Si usted no lo ha hecho todavía, abra ahora mismo los ojos y los oídos de su corazón a esta maravillosa gracia que le trae la salvación, antes de que llegue el día en que Dios, después de esperar bastante tiempo, se los dejará cerrados por el poder de Satanás. Volverá a abrirlos solo cuando sea demasiado tarde. El Señor dice a quienes lo han recibido, como decía a sus discípulos:
Pero bienaventurados vuestros ojos, porque ven; y vuestros oídos, porque oyen (v. 16).
Los discípulos vieron entonces a Aquel que muchos profetas y justos desearon ver. Oyeron lo que ellos desearon oír. ¡Qué privilegio oír y ver a la adorable persona de Jesús, el Hijo de Dios, quien vino para traer el perdón, la vida, la paz y para abrir el camino de la gloria! Todavía hoy ofrece, a quien quiera aceptarlo, todas las bendiciones que emanan de su muerte en la cruz. ¡Mañana puede ser demasiado tarde!
Explicación de la parábola del sembrador
Jesús explicó a los discípulos las razones por las cuales no hubo fruto en los tres primeros casos mencionados en la parábola del sembrador.
La semilla sembrada junto al camino simboliza el corazón que no comprende la Palabra. ¿Por qué no la comprende? ¿Carece de inteligencia? ¿Es sordo? No, sino que es como el camino, duro, porque todo el mundo pasa por él. Tal es el corazón de aquellos que, ocupados en los asuntos de este mundo, no sienten ninguna necesidad por las cosas de Dios. Al ser indiferentes o incrédulos, la Palabra no les dice nada. Si la oyen no la comprenden; no ponen su corazón en ella. Están distraídos por juegos, lecturas, paseos, como también por sus estudios, el trabajo, los negocios, sin hablar de cosas malas de por sí. La semilla permanece en la superficie y el enemigo está presto para arrebatarla.

_ _ _ _ _ _ _

__INSTRUCCIONES DE LA TAREA__: Transcriba fielmente el fragmento del texto sobre la parábola del sembrador que comienza con "Si usted no" y continúa hasta "ser demasiado tarde!".

(Datos del texto extraído de la página)
_ _ _ _ _ _ _

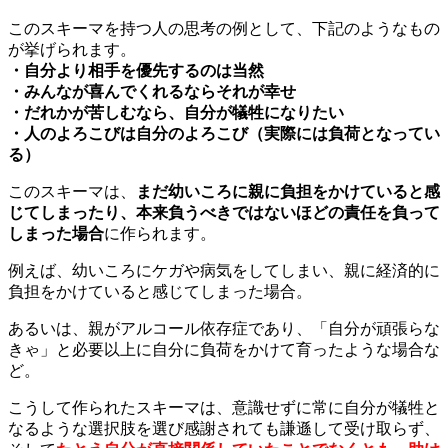
このスキーマを持つ人の思考の例として、下記のようなもの
が挙げられます。
・自分より相手を優先するのは当然
・みんなが喜んでくれるならそれが幸せ
・だれかが苦しむなら、自分が犠牲になりたい
・人のよろこびは自分のよろこび（実際には負荷となってい
る）
このスキーマは、
まだ幼いころに親に負担をかけていると感
じてしまったり、本来負うべきではないほどの責任を負って
しまった場合
に作られます。
例えば、幼いころにケガや病気をしてしまい、親に経済的に
負担をかけていると感じてしまった場合。
あるいは、親がアルコール依存症であり、「自分が頑張らな
きゃ」と必要以上に自分に負荷をかけて育ったような場合な
ど。
こうして作られたスキーマは、意識せずに常に自分が犠牲と
なるような選択肢を選び感謝されても謙遜して受け取らず、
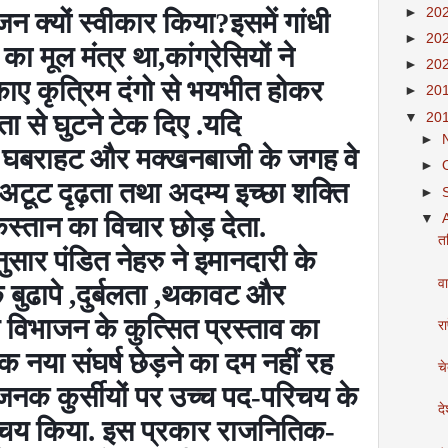
►
20
ाजन क्यों स्वीकार किया
?
इसमें गांधी
►
20
का मूल मंत्र था
,
कांग्रेसियों ने
►
20
ड़काए कृत्रिम दंगो से भयभीत होकर
►
20
ता से घुटने टेक दिए .यदि
▼
20
►
,
घबराहट और मक्खनबाजी के जगह वे
►
 अटूट दृढ़ता तथा अदम्य इच्छा शक्ति
►
▼
किस्तान का विचार छोड़ देता.
त
ुसार पंडित नेहरु ने इमानदारी के
वा
बुढापे
,
दुर्बलता
,
थकावट और
विभाजन के कुत्सित प्रस्ताव का
रा
 नया संघर्ष छेड़ने का दम नहीं रह
च
धाजनक कुर्सीयों पर उच्च पद-परिचय के
दे
्चय किया. इस प्रकार राजनितिक-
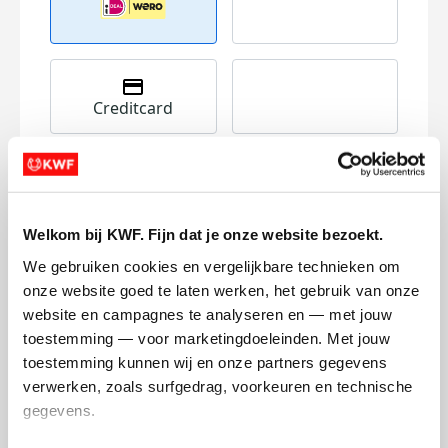
Creditcard
Referentie
Welkom bij KWF. Fijn dat je onze website bezoekt.
We gebruiken cookies en vergelijkbare technieken om 
onze website goed te laten werken, het gebruik van onze 
website en campagnes te analyseren en — met jouw 
Ik wil bijdragen aan de transactiekosten
toestemming — voor marketingdoeleinden. Met jouw 
en betaal €0.75 extra.
toestemming kunnen wij en onze partners gegevens 
verwerken, zoals surfgedrag, voorkeuren en technische 
Doneer nu
gegevens.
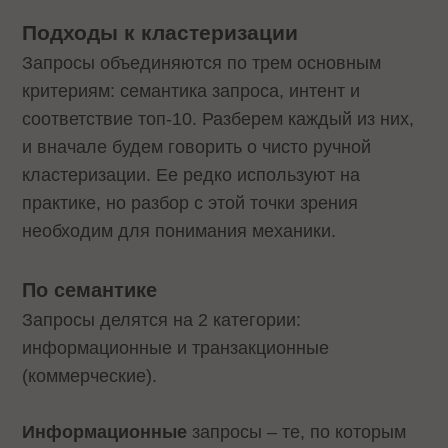
Подходы к кластеризации
Запросы объединяются по трем основным
критериям: семантика запроса, интент и
соответствие топ-10. Разберем каждый из них,
и вначале будем говорить о чисто ручной
кластеризации. Ее редко используют на
практике, но разбор с этой точки зрения
необходим для понимания механики.
По семантике
Запросы делятся на 2 категории:
информационные и транзакционные
(коммерческие).
Информационные
запросы – те, по которым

_ _ _ _ _ _ _

__RESULTADO DE LA TAREA__:
Si usted no lo ha hecho todavía, abra ahora mismo los ojos y los oídos de su corazón a esta maravillosa gracia que le trae la salvación, antes de que llegue el día en que Dios, después de esperar bastante tiempo, se los dejará cerrados por el poder de Satanás. Volverá a abrirlos solo cuando sea demasiado tarde. El Señor dice a quienes lo han recibido, como decía a sus discípulos:
Pero bienaventurados vuestros ojos, porque ven; y vuestros oídos, porque oyen (v. 16).
Los discípulos vieron entonces a Aquel que muchos profetas y justos desearon ver. Oyeron lo que ellos desearon oír. ¡Qué privilegio oír y ver a la adorable persona de Jesús, el Hijo de Dios, quien vino para traer el perdón, la vida, la paz y para abrir el camino de la gloria! Todavía hoy ofrece, a quien quiera aceptarlo, todas las bendiciones que emanan de su muerte en la cruz. ¡Mañana puede ser demasiado tarde!